IPC extends brands with catalogue plans

Executives at magazine publisher IPC believe they have devised the perfect brand extension. They have just launched two pilot home shopping catalogues linked to their magazines.

The Woman’s Weekly home shopping catalogue was published as a loose insert in the magazine last month. Another branded pilot, the Your

Garden home shopping catalogue, is to be banded to the May edition.

The catalogues sport the title’s masthead, include a letter by the editor inside the front cover, as well as “editor’s choice” boxes next to particular products, highlighting why these items are especially good value. Masthead home shopping can benefit magazines by exploiting readers’ goodwill as well as adding another stream of revenue. Items available include clothing, furniture and electrical goods.

Julia Porter, business enterprises director for IPC, says: “Given that we know about the audience we should be able to tune the catalogue to the magazine and the readership. This makes for a very successful combination. Also it is a positive service for our readers and potentially for our advertisers.”

The logic for IPC extends further, according to Porter. The database built from the home shopping service could be made available to advertisers as part of an added value service. IPC will also be able to generate extra revenue through the sale of its lists. In addition, advertisers may be able to place goods in the catalogue and benefit from an editorial endorsement of their product.

The company is not the first off the blocks in the UK with masthead home shopping. National Magazines’ postal version of Country Living débuted in the magazine’s November issue. In addition, EMAP is planning to extend its Red Direct information line into a full mail order service.

IPC’s catalogues will be assessed over the next two months and, if successful, will be rolled out to other titles across the company’s 70-strong portfolio of titles. These could include women’s weeklies such as Woman, Woman’s Own and Now, plus home interest titles.

“If this is successful, we will definitely extend it to other titles,” says Porter. “Mail order is a growth business and this type of shopping is on the increase – you only have to look at the way the market has gone in the US.” There is also the potential to develop the catalogues into TV home shopping with the advent of digital TV.

However, sources in the media and catalogue industry warn of the risks publishers face in getting involved in the catalogue market.

The first is the publishers’ lack of expertise in stock control, a problem which does not apply to retailers such as Marks & Spencer and Boots, which have both launched catalogues in the past year. For these companies, inventory control is second nature.

IPC could find it has a lot to learn about ordering the right amount of stock, knowing which lines are going to sell well and not running out of those best-selling products. While publishers have done mail order from the page in the past, the levels of inventory have been smaller.
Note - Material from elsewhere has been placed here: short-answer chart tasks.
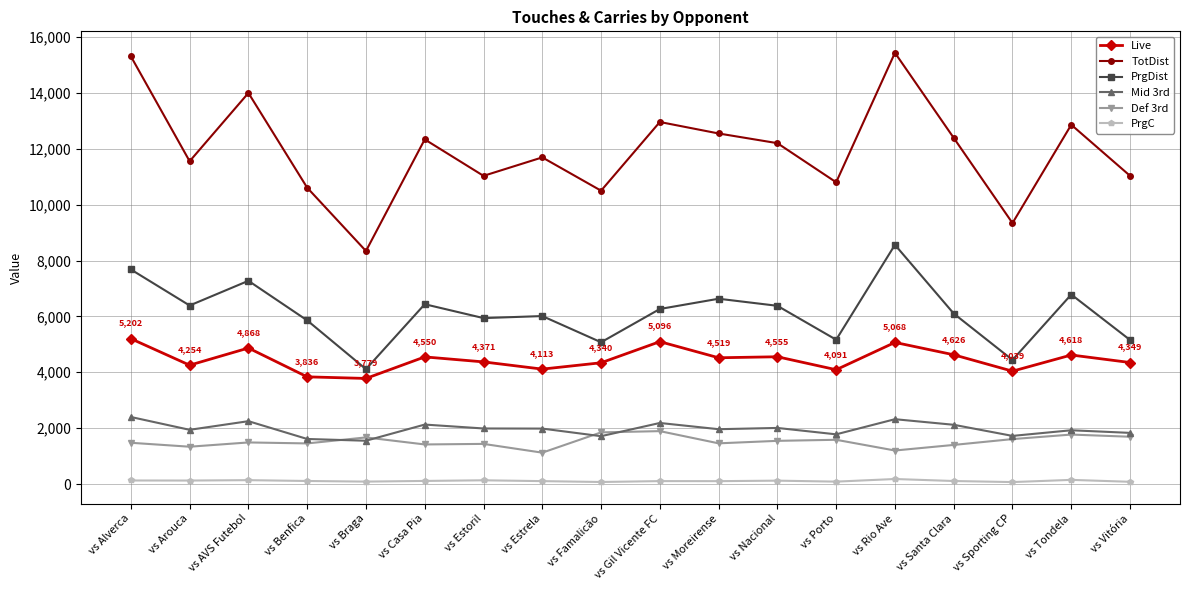

What is the difference between the highest and lowest values at vs Nacional?

12081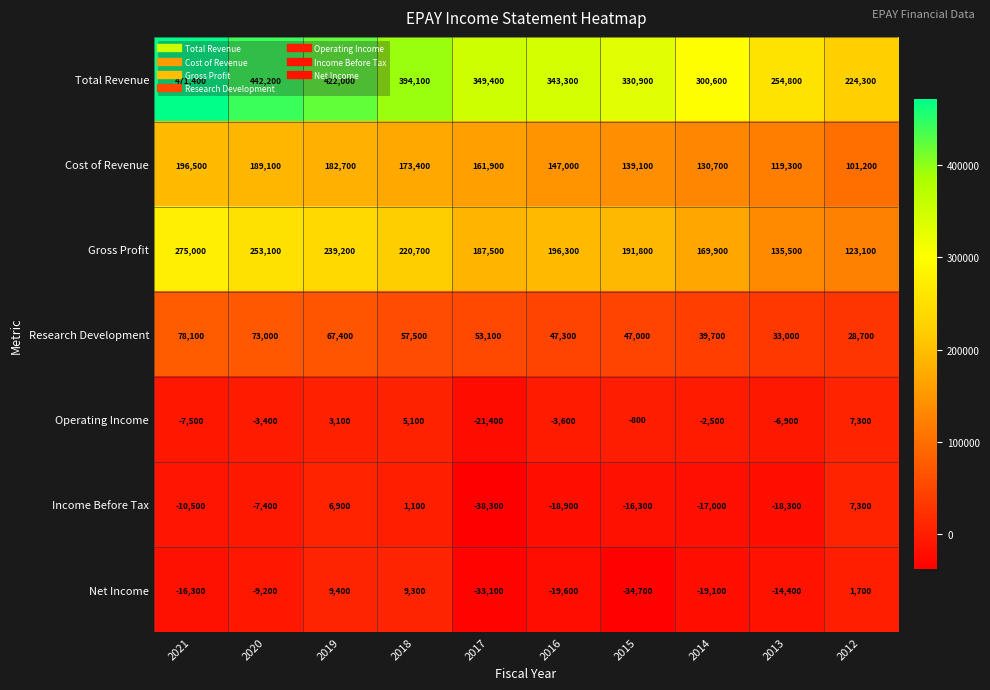

How many data points does each series have?

10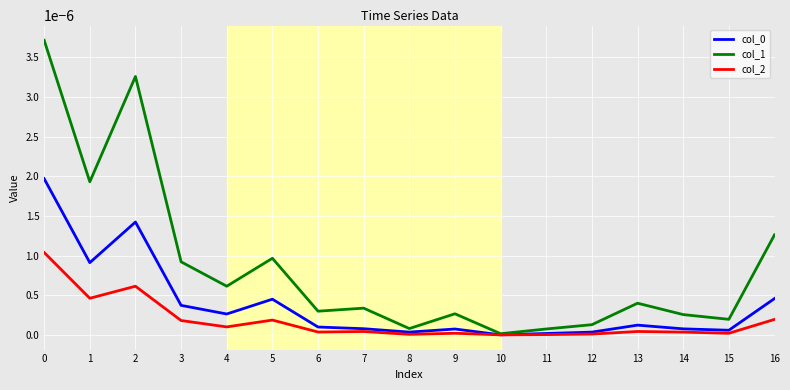

Is the value of col_1 at 10 greater than the value of col_2 at 3?

No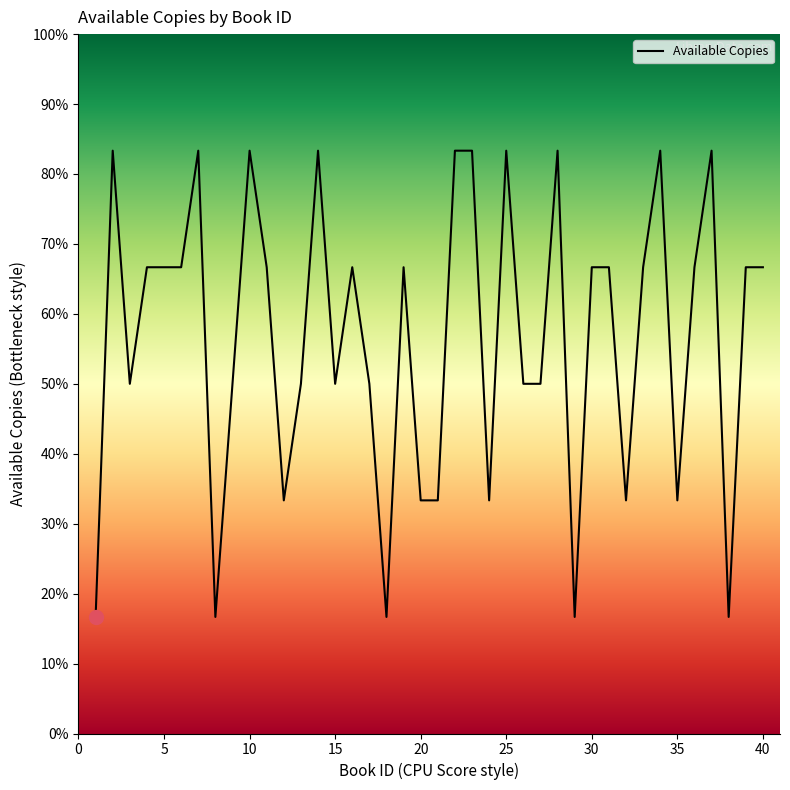

Is this an area chart (filled region under the line)?

No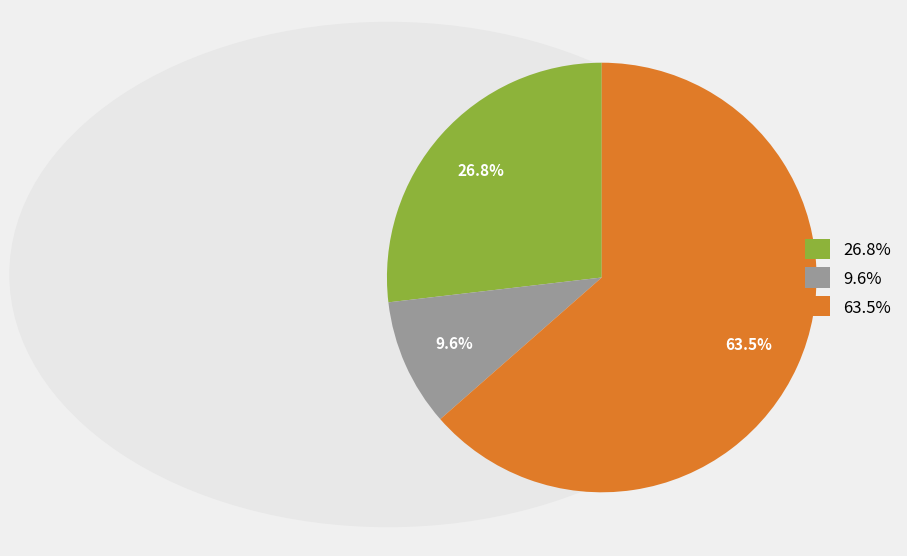

Which slice is the smallest?

9.6%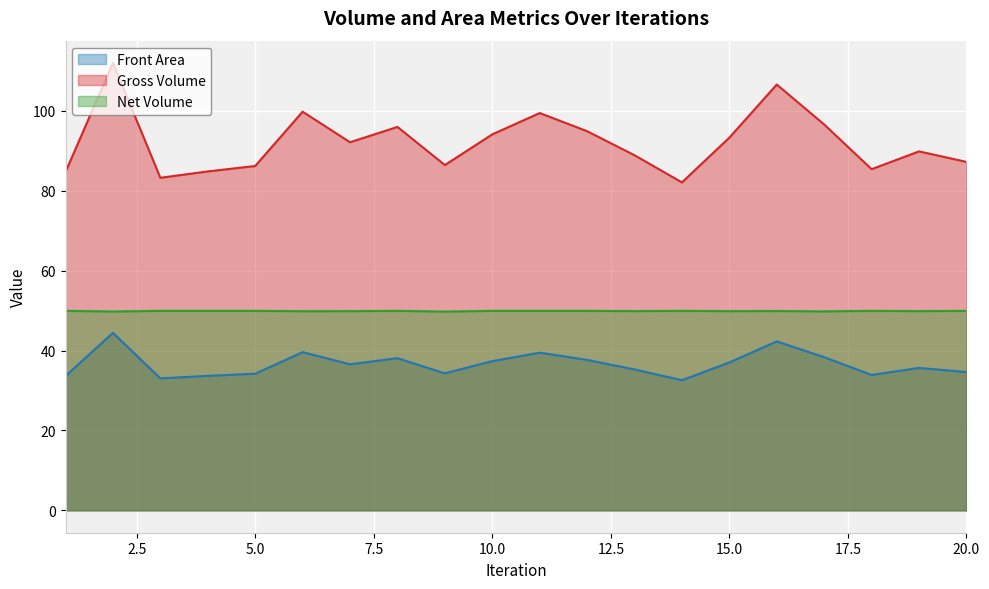

Rank the series at 18 from highest to lowest value.

Front Area, Net Volume, Gross Volume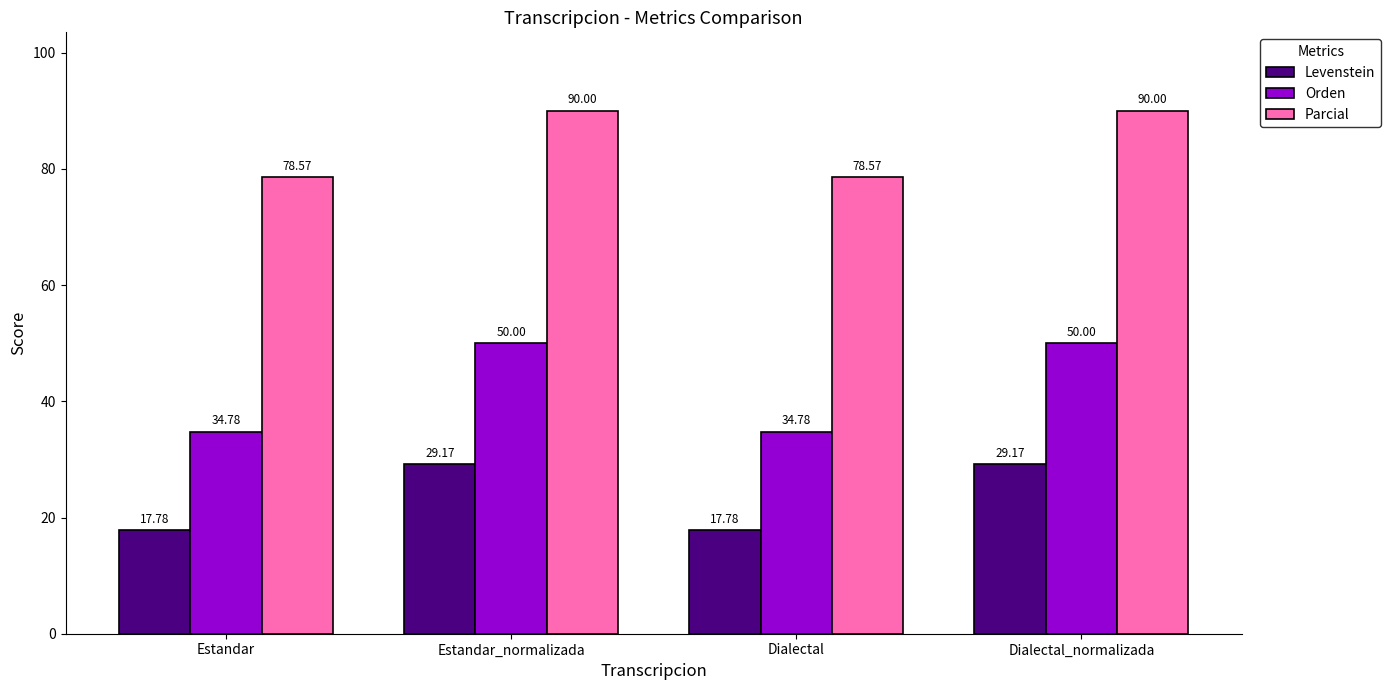

What is the total value across all series at Estandar?

131.1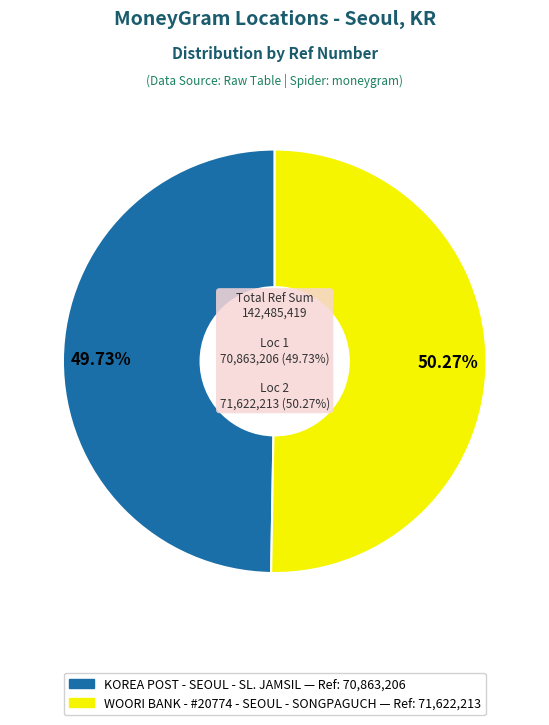

The WOORI BANK - #20774 - SEOUL - SONGPAGUCH slice represents 60% of the pie. True or false?

False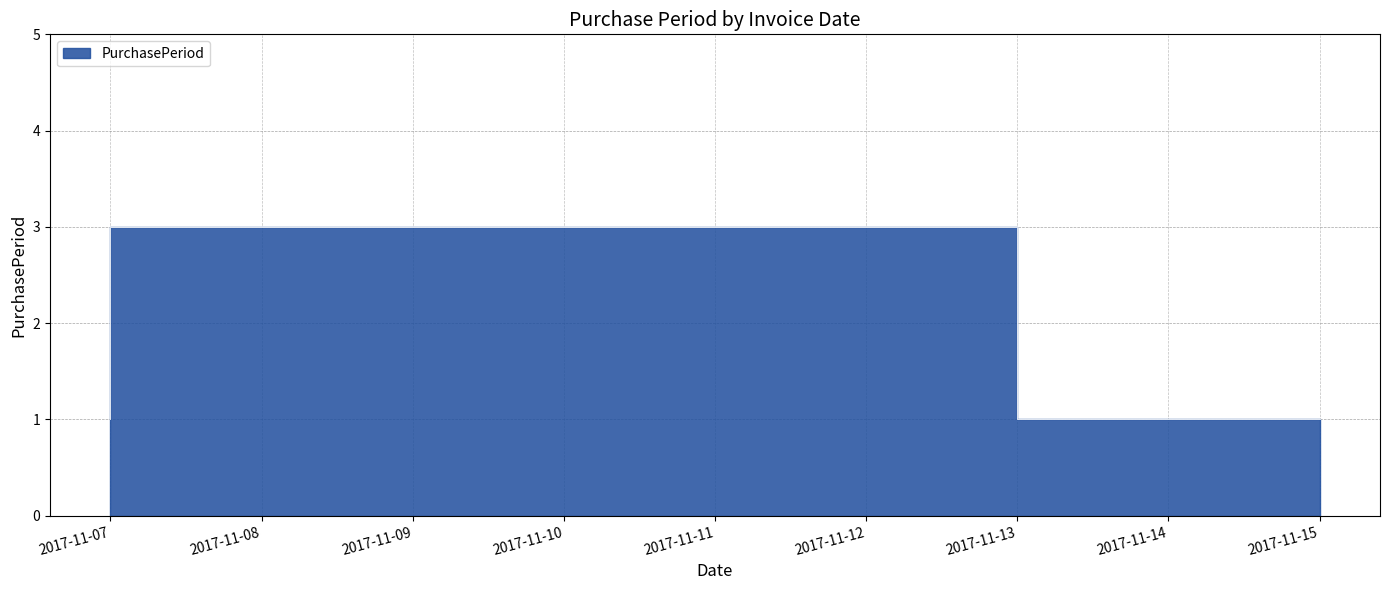

True or false: there are more than 1 points higher than both neighbors.

False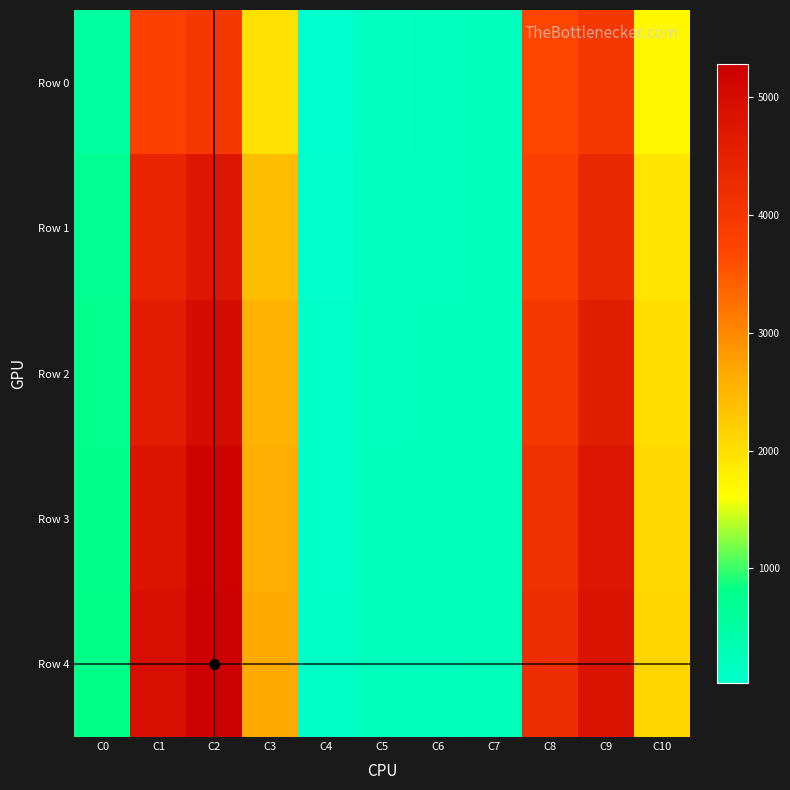

Which label corresponds to the smallest value in the chart?

C4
“When you launch a catalogue programme there are two key costs,” says Robert Grech, principal of mail order consulting partnership the Catalog Workshop. “The first, which can be very large, is recruiting the customers and the second is inventory which is potentially a major liability. If you already have a signif- icant database in place like IPC then you already have the first half of the equation.”

It is likely that IPC will bring in another company to manage the stock or it will enter an agreement with an existing catalogue company.

IPC also risks incurring the wrath of its existing advertisers in the catalogue business which would not want to advertise alongside a competitor with such an obvious editorial endorsement.

“That is a danger, and I think that it does risk upsetting existing advertisers,” says Jackie Almeida, director at media agency CIA Medianetwork. “But this whole idea is about creating a better relationship with readers and I think this is a very good thing.”

The other danger is that the catalogue, if not strictly controlled, could become more of an advertising vehicle than an editorial product. “If you allow the advertiser to take control you are in danger of impinging on the trust of the reader,” says Almeida. “The publisher has to ensure that the magazine is editorially-led,” she adds.

There has never been a better time for publishers to get involved in catalogues as they look for points of difference in an increasingly crowded market. But the UK home shopping sector, which is worth nearly 8bn, has been growing slower than the rest of the retail market. In 1996, it grew at over three per cent, just in line with inflation. In 1995, it declined by 2.1 per cent.

An editorially-led product which has a good understanding of its reader will be crucial to the masthead catalogue’s success. If it can be successfully translated into goods that can be delivered as effectively as other catalogue services, the publishers may indeed have found the ideal brand extension.